◆ What you will do
From the entries, copy out every line in which the word "translate" is found.

◆ Records

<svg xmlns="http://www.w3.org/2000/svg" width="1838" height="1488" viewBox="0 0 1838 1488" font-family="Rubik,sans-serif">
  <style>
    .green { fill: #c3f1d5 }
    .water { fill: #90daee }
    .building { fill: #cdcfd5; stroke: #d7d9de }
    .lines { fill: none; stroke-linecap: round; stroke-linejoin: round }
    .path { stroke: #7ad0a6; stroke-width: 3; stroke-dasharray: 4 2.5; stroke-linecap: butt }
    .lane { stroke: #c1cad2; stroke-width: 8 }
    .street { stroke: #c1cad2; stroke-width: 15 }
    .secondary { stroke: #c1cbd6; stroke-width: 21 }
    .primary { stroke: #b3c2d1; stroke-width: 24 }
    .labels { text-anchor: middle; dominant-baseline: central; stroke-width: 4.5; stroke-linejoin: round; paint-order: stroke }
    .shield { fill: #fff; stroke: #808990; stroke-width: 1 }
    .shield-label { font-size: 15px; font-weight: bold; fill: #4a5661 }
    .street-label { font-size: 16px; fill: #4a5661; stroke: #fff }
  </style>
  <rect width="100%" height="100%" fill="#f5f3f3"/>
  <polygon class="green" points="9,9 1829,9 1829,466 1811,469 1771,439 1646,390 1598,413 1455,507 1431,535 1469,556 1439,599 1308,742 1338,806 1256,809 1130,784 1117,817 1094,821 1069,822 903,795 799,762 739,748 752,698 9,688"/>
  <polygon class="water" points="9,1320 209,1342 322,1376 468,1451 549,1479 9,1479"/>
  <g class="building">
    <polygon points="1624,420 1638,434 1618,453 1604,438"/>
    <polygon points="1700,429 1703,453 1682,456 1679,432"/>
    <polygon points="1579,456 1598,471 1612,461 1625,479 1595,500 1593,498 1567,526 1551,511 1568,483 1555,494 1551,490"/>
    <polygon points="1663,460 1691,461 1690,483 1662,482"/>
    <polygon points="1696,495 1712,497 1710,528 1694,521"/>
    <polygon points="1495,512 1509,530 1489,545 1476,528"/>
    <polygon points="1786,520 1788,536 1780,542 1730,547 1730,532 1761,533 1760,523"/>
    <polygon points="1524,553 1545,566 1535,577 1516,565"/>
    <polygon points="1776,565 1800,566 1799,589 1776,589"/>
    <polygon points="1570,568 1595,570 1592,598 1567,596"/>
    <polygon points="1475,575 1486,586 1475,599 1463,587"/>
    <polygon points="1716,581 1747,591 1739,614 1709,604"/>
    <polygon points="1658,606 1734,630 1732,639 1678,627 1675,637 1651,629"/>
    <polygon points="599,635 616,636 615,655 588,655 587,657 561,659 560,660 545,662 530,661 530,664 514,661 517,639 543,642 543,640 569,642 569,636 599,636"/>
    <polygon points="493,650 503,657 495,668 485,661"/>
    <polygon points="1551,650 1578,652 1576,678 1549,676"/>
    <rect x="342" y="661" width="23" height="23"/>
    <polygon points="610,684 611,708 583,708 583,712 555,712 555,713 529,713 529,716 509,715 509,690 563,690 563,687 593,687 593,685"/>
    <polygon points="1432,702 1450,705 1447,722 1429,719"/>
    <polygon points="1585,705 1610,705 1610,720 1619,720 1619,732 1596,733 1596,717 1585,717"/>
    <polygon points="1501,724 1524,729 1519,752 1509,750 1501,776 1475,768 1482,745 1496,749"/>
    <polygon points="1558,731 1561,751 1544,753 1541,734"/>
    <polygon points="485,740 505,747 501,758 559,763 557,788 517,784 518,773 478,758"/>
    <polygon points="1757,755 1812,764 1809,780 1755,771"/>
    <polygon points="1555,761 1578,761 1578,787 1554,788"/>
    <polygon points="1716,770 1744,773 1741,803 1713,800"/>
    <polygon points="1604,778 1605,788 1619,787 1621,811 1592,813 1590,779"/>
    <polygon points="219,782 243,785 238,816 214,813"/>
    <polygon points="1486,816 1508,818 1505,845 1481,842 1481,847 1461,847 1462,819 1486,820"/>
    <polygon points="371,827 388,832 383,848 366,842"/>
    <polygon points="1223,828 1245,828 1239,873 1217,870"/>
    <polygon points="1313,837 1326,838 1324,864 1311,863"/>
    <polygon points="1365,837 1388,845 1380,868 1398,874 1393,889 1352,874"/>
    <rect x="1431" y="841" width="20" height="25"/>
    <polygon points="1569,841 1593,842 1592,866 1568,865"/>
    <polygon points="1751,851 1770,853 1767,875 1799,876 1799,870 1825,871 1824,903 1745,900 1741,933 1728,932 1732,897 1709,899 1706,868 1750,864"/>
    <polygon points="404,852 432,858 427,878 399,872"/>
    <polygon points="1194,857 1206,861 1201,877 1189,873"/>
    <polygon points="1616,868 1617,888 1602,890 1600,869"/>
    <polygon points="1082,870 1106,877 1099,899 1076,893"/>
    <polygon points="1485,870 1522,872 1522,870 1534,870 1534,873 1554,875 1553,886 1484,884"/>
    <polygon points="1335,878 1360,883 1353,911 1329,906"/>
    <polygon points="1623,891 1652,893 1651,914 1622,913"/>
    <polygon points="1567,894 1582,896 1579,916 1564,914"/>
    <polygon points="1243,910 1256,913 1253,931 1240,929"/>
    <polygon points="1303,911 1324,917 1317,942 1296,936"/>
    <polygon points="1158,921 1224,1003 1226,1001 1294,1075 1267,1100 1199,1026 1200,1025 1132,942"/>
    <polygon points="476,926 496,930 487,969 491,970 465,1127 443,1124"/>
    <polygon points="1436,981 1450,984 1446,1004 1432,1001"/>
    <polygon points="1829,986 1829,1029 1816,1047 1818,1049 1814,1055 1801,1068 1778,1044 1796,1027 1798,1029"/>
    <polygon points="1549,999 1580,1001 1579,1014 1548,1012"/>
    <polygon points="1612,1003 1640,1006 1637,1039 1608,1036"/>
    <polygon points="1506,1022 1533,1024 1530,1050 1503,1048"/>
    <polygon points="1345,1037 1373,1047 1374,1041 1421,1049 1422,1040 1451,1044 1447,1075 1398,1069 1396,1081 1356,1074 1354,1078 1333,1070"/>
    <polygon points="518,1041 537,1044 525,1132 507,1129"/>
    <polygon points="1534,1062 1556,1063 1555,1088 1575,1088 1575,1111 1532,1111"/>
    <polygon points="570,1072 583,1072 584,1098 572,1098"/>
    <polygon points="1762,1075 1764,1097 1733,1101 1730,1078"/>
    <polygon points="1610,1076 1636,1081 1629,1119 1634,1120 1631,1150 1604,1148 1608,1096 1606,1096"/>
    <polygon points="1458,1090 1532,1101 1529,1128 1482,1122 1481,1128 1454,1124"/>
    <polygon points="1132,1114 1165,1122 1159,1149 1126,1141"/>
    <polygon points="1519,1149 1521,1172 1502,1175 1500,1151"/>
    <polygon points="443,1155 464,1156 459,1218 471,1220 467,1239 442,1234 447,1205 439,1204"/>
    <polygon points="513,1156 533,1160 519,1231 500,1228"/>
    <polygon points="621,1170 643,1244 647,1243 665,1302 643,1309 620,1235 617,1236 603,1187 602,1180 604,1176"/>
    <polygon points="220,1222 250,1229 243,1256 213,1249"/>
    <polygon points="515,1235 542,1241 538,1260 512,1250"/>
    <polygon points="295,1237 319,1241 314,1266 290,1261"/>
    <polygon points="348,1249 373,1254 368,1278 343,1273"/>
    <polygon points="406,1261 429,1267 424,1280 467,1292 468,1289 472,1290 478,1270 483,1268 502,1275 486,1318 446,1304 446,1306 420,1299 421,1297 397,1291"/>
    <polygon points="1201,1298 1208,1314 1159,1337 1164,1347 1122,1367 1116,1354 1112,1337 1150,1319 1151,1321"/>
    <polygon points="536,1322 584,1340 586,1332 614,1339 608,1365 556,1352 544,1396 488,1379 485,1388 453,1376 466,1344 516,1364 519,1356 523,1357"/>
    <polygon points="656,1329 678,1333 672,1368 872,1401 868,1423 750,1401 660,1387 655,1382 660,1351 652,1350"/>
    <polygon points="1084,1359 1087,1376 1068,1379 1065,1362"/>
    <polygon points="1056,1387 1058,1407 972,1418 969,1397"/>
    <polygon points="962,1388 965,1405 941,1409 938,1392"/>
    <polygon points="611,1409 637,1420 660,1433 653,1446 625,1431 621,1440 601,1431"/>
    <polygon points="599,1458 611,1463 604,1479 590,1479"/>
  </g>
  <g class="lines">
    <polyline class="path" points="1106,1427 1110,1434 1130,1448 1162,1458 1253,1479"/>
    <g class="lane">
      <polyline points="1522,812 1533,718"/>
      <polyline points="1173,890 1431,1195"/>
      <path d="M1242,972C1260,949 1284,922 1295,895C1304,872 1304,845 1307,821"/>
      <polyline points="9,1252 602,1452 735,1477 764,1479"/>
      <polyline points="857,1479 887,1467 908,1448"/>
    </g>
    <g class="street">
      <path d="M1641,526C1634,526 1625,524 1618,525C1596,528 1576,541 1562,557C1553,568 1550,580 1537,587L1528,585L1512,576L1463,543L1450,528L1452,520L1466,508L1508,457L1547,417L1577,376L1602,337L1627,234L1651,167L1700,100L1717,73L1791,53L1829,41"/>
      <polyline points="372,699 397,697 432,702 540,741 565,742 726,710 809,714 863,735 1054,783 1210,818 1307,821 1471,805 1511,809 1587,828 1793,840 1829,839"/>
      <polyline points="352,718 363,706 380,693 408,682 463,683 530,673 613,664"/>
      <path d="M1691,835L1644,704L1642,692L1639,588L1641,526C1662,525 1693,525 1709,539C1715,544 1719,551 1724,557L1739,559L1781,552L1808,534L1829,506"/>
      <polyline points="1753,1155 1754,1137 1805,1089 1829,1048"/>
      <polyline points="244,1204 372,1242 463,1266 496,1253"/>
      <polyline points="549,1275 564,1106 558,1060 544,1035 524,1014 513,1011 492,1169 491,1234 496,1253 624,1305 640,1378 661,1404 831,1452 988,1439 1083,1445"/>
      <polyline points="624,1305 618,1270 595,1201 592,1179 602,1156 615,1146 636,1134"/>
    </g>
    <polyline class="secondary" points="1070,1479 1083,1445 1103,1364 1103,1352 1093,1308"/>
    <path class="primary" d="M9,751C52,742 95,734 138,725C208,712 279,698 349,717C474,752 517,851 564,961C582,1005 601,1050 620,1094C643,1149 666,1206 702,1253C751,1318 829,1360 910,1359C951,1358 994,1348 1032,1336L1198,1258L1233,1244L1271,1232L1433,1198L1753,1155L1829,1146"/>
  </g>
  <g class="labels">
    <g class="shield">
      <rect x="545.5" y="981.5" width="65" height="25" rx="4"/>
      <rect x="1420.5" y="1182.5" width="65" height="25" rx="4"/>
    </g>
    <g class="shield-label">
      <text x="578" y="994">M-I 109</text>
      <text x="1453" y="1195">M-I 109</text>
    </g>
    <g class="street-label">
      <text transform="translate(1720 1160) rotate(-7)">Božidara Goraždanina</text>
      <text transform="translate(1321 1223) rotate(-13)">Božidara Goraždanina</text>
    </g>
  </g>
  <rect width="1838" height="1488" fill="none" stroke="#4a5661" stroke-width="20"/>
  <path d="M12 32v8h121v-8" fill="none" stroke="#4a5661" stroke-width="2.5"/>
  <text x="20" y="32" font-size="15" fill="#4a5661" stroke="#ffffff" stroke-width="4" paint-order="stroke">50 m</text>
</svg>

◆ Written response
      <text transform="translate(1720 1160) rotate(-7)">Božidara Goraždanina</text>
      <text transform="translate(1321 1223) rotate(-13)">Božidara Goraždanina</text>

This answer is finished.